Andrew McLeod is renowned for his magpie eye with complex compositions combining eclectic images into detailed arrangements. It is the sort of eye that can be richly nourished in the digital era of Wikipedia and Google image search, where anyone can be an instant expert and new obsessions can be quickly sated with a wealth of visual material, although all this is little use without the finely honed sensibilities of a mature artist. Combined with this ease of information accessibility is the ability to cut-and-paste or manipulate a variety of sources using computer-aided design programmes. All this may make it easier to be an artist with an eclectic set of influences, from children’s book illustrations to the gothic visual culture of black metal music, although an everexpanding set of options does not necessarily make work any easier.
Soon after McLeod completed his Bachelor of Fine Arts at Elam School of Fine Arts in 1998, he was included in the group exhibition After Killeen: Social Observation in Recent Art, acknowledging his close affinity with the early work of senior artist Richard Killeen. Killeen’s cut-out compositions mix the high ideals of modernist abstraction with the bustling everyday world of urban life, suggesting that paintings can be a container for collections of images and ideas. Killeen’s early abstractions, often based on Pacific motifs, were sometimes disrupted by the appearance of an insect, much in the way McLeod’s carefully gridded composition here is given tension by the surprise appearance of a dragon flying through the upper region and a palm sprouting between the lower bars.

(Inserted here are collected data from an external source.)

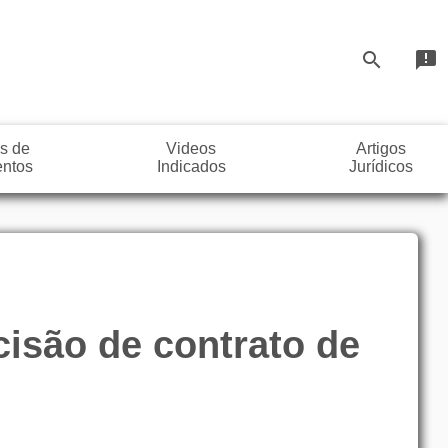
search
announcement
s de
Videos
Artigos
ntos
Indicados
Jurídicos
cisão de contrato de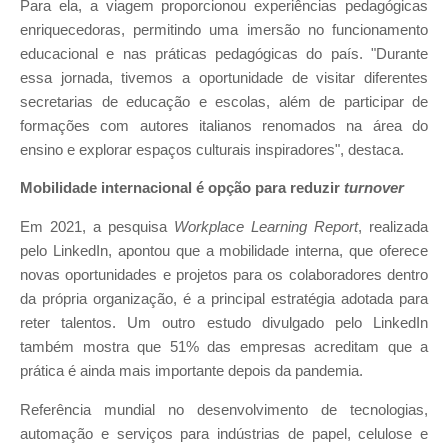
Para ela, a viagem proporcionou experiências pedagógicas
enriquecedoras, permitindo uma imersão no funcionamento
educacional e nas práticas pedagógicas do país. "Durante
essa jornada, tivemos a oportunidade de visitar diferentes
secretarias de educação e escolas, além de participar de
formações com autores italianos renomados na área do
ensino e explorar espaços culturais inspiradores", destaca.
Mobilidade internacional é opção para reduzir
turnover
Em 2021, a pesquisa
Workplace Learning Report
, realizada
pelo LinkedIn, apontou que a mobilidade interna, que oferece
novas oportunidades e projetos para os colaboradores dentro
da própria organização, é a principal estratégia adotada para
reter talentos. Um outro estudo divulgado pelo LinkedIn
também mostra que 51% das empresas acreditam que a
prática é ainda mais importante depois da pandemia.
Referência mundial no desenvolvimento de tecnologias,
automação e serviços para indústrias de papel, celulose e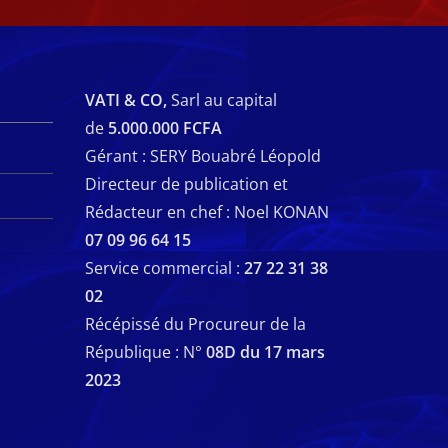
VATI & CO,
Sarl au capital
de
5.000.000 FCFA
Gérant : SERY Bouabré Léopold
Directeur de publication et
Rédacteur en chef : Noel KONAN
07 09 96 64 15
Service commercial :
27 22 31 38
02
Récépissé du Procureur de la
République : N°
08D du 17 mars
2023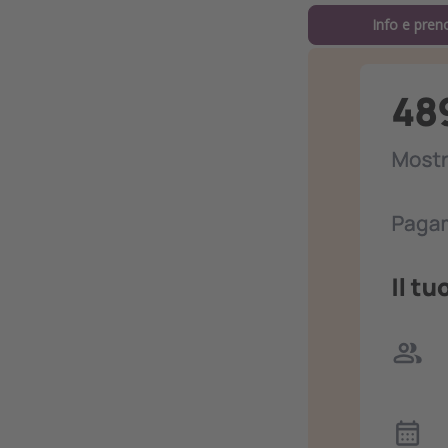
Info e pren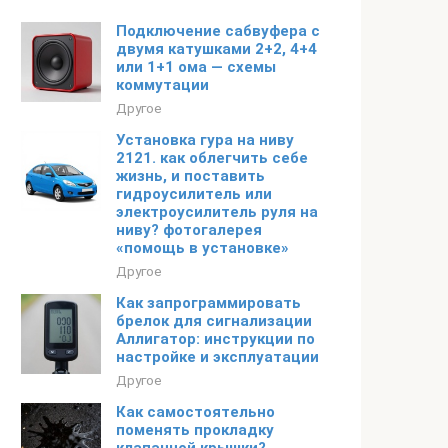
Подключение сабвуфера с
двумя катушками 2+2, 4+4
или 1+1 ома — схемы
коммутации
Другое
Установка гура на ниву
2121. как облегчить себе
жизнь, и поставить
гидроусилитель или
электроусилитель руля на
ниву? фотогалерея
«помощь в установке»
Другое
Как запрограммировать
брелок для сигнализации
Аллигатор: инструкции по
настройке и эксплуатации
Другое
Как самостоятельно
поменять прокладку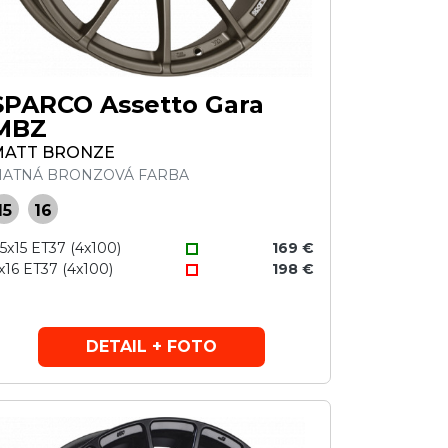
SPARCO Assetto Gara
MBZ
MATT BRONZE
ATNÁ BRONZOVÁ FARBA
15
16
,5x15 ET37 (4x100)
169 €
x16 ET37 (4x100)
198 €
DETAIL + FOTO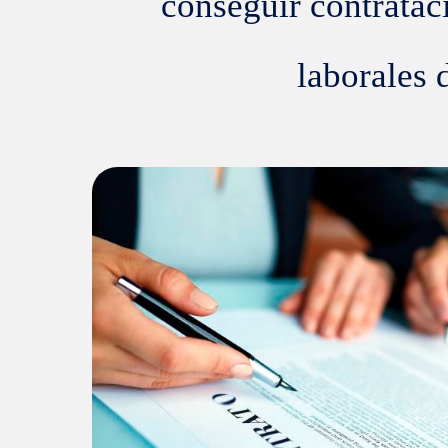
conseguir contratac
laborales 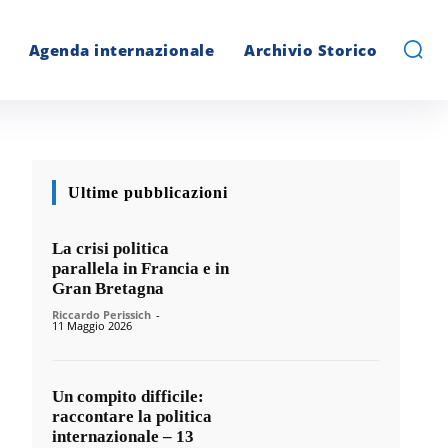
Agenda internazionale
Archivio Storico
Ultime pubblicazioni
La crisi politica
parallela in Francia e in
Gran Bretagna
Riccardo Perissich
-
11 Maggio 2026
Un compito difficile:
raccontare la politica
internazionale – 13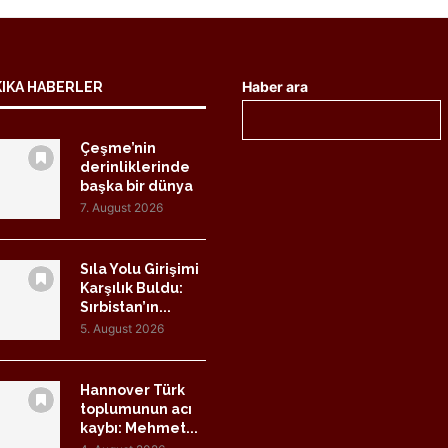
Haber ara
KIKA HABERLER
Çeşme’nin
derinliklerinde
başka bir dünya
7. August 2026
Sıla Yolu Girişimi
Karşılık Buldu:
Sırbistan’ın...
5. August 2026
Hannover Türk
toplumunun acı
kaybı: Mehmet...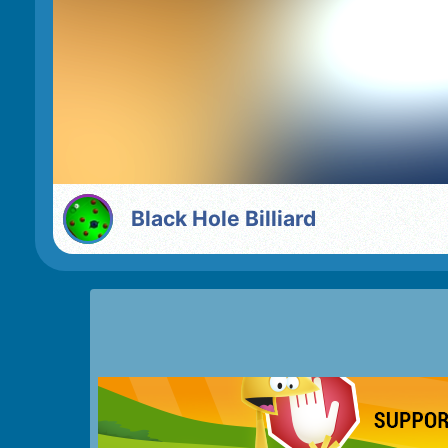
Black Hole Billiard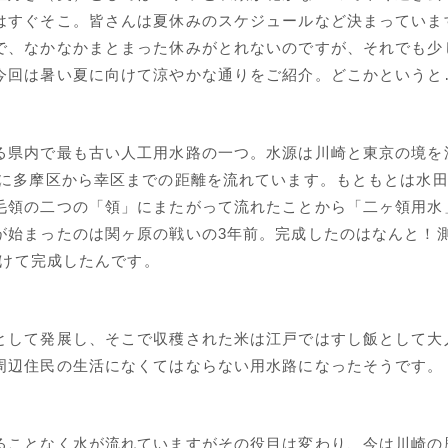
はすぐそこ。皆さんは夏休みのスケジュールなど決まっていま
で、なかなかまとまった休みがとれないのですが、それでも少
今回は暑い夏に向けて涼やかな通りをご紹介。どこかというと
県内で最も古い人工用水路の一つ。水源は川崎と東京の境を
うに多摩区から幸区までの距離を流れています。もともとは水
毛領の二つの「領」にまたがって流れたことから「二ヶ領用水
が始まったのは関ヶ原の戦いの3年前。完成したのはなんと！
かけて完成したんです。
して発展し、そこで収穫された米は江戸ではすし飯として大
周辺住民の生活になくてはならない用水路になったそうです。
ことなく水が流れていますがその役目は変わり、今は川崎の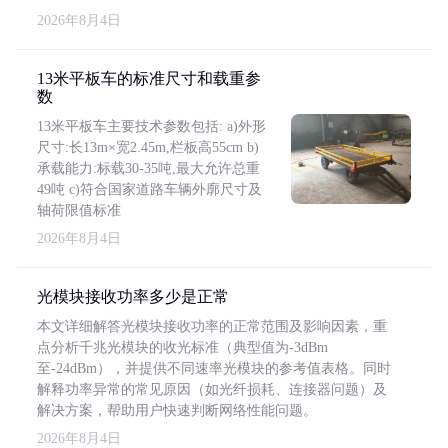
2026年8月4日
13米平板车的标准尺寸和载重参
数
13米平板车主要技术参数包括: a)外形
尺寸:长13m×宽2.45m,栏板高55cm b)
承载能力:标载30-35吨,最大允许总重
49吨 c)符合国家道路车辆外廓尺寸及
轴荷限值标准
2026年8月4日
光模块接收功率多少是正常
本文详细解答光模块接收功率的正常范围及影响因素，重
点分析千兆光模块的收光标准（典型值为-3dBm
至-24dBm），并提供不同速率光模块的参考值表格。同时
解释功率异常的常见原因（如光纤损耗、连接器问题）及
解决方案，帮助用户快速判断网络性能问题。
2026年8月4日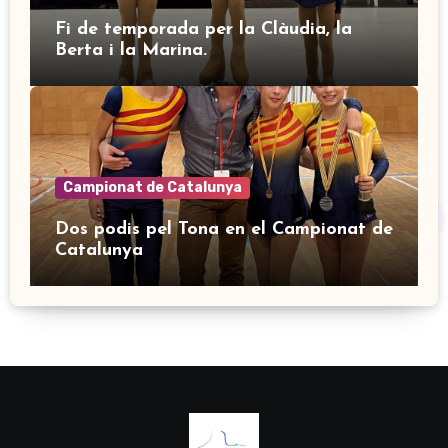
Fi de temporada per la Clàudia, la
Berta i la Marina.
Campionat de Catalunya
Dos podis pel Tona en el Campionat de
Catalunya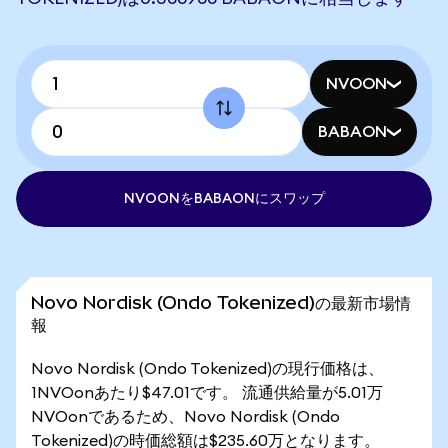
NVOON
BABAON
NVOONをBABAONにスワップ
Novo Nordisk (Ondo Tokenized)の最新市場情
報
Novo Nordisk (Ondo Tokenized)の現行価格は、
1NVOonあたり$47.01です。 流通供給量が5.01万
NVOonであるため、Novo Nordisk (Ondo
Tokenized)の時価総額は$235.60万となります。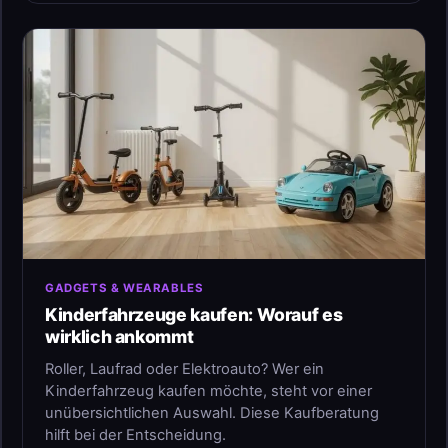
GADGETS & WEARABLES
Kinderfahrzeuge kaufen: Worauf es
wirklich ankommt
Roller, Laufrad oder Elektroauto? Wer ein
Kinderfahrzeug kaufen möchte, steht vor einer
unübersichtlichen Auswahl. Diese Kaufberatung
hilft bei der Entscheidung.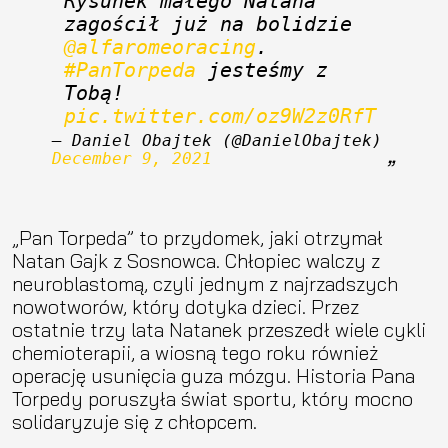
Rysunek małego Natana 
zagościł już na bolidzie 
@alfaromeoracing
. 
#PanTorpeda
 jesteśmy z 
Tobą! 
pic.twitter.com/oz9W2z0RfT
— Daniel Obajtek (@DanielObajtek) 
December 9, 2021
„Pan Torpeda” to przydomek, jaki otrzymał
Natan Gajk z Sosnowca. Chłopiec walczy z
neuroblastomą, czyli jednym z najrzadszych
nowotworów, który dotyka dzieci. Przez
ostatnie trzy lata Natanek przeszedł wiele cykli
chemioterapii, a wiosną tego roku również
operację usunięcia guza mózgu. Historia Pana
Torpedy poruszyła świat sportu, który mocno
solidaryzuje się z chłopcem.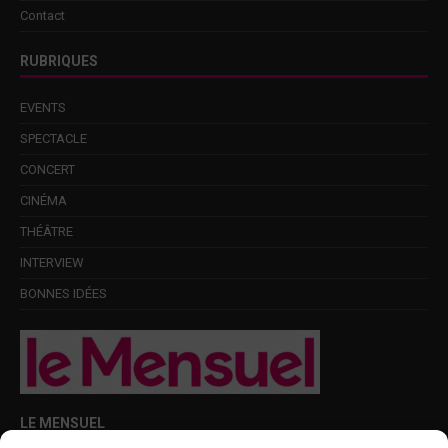
Contact
RUBRIQUES
EVENTS
SPECTACLE
CONCERT
CINÉMA
THÉÂTRE
INTERVIEW
BONNES IDÉES
LE MENSUEL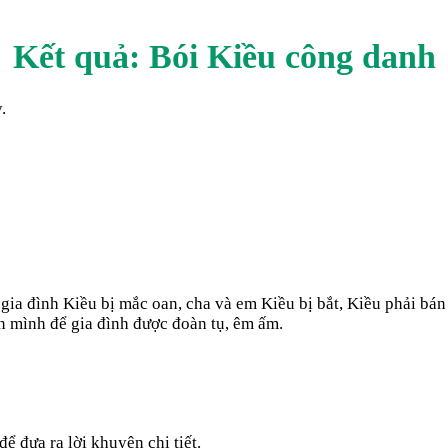
Kết quả: Bói Kiều
công danh
.
 gia đình Kiều bị mắc oan, cha và em Kiều bị bắt, Kiều phải bá
ân mình để gia đình được đoàn tụ, êm ấm.
ể đưa ra lời khuyên chi tiết.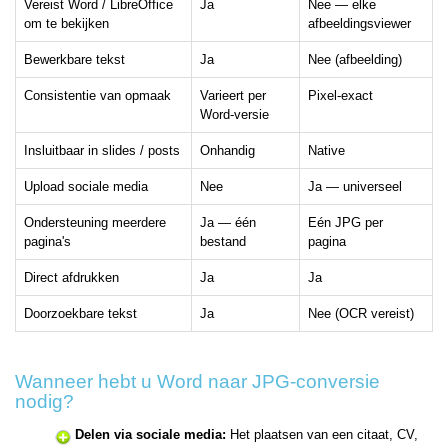
Vereist Word / LibreOffice
Ja
Nee — elke
om te bekijken
afbeeldingsviewer
Bewerkbare tekst
Ja
Nee (afbeelding)
Consistentie van opmaak
Varieert per
Pixel-exact
Word-versie
Insluitbaar in slides / posts
Onhandig
Native
Upload sociale media
Nee
Ja — universeel
Ondersteuning meerdere
Ja — één
Eén JPG per
pagina's
bestand
pagina
Direct afdrukken
Ja
Ja
Doorzoekbare tekst
Ja
Nee (OCR vereist)
Wanneer hebt u Word naar JPG-conversie
nodig?
Delen via sociale media:
Het plaatsen van een citaat, CV,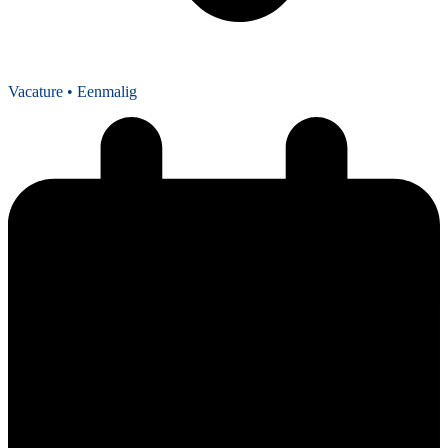
Vacature
• Eenmalig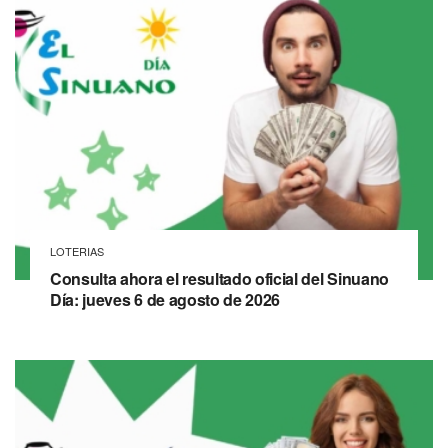
LOTERIAS
Consulta ahora el resultado oficial del Sinuano
Día: jueves 6 de agosto de 2026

Other important influences for McLeod are early New Zealand abstractionists Theo Schoon and Gordon Walters, especially the latter, who are also important to Killeen with their interest in Maori and Pacific motifs, most famously with Walters’ use of the koru. Here McLeod picks up on Walters’ distinctive optical push-and-pull of alternating bars, introducing his own electric colour palette and replacing the ball ends with blocks that recall the architectural motifs of his early work and also suggest the simple block graphics of the early arcade games McLeod would have grown up with, as if the dragon is in fact a renaissance era space invader. It should also be noted that the early development of abstraction by Dutch painter Mondrian was inspired by the rhythms and patterns of nature, so McLeod’s plant is not the unlikely juxtaposition it seems.
Modernist ideals of visual harmony and unity also underpin McLeod’s work through his use of architectural forms, including 3D renderings of the distinctive gallery spaces he exhibits in (Ivan Anthony in Auckland, Peter McLeavey in Wellington, Brooke-Gifford in Christchurch), and digital prints based on architectural drawings, which can be accessorised with clip-art to denote the presence of shrubs, furniture or occupants. It is exactly this kind of ergonomic modular design, overlaid with schematised accoutrements that is at the heart of much of McLeod’s work, emphasising a tension between plans and reality. It also questions the relationship between nature and the austerity of machine-production, an important issue for the Arts and Crafts movement of the late 19th century, who advocated for simple natural design in which there is little division between art, craft, textiles and architecture. It should be remembered, for all the electronic origins of McLeod’s production, much of it is still hand-produced with the age-old application of paint with brushes, working from drawings or composing on the canvas.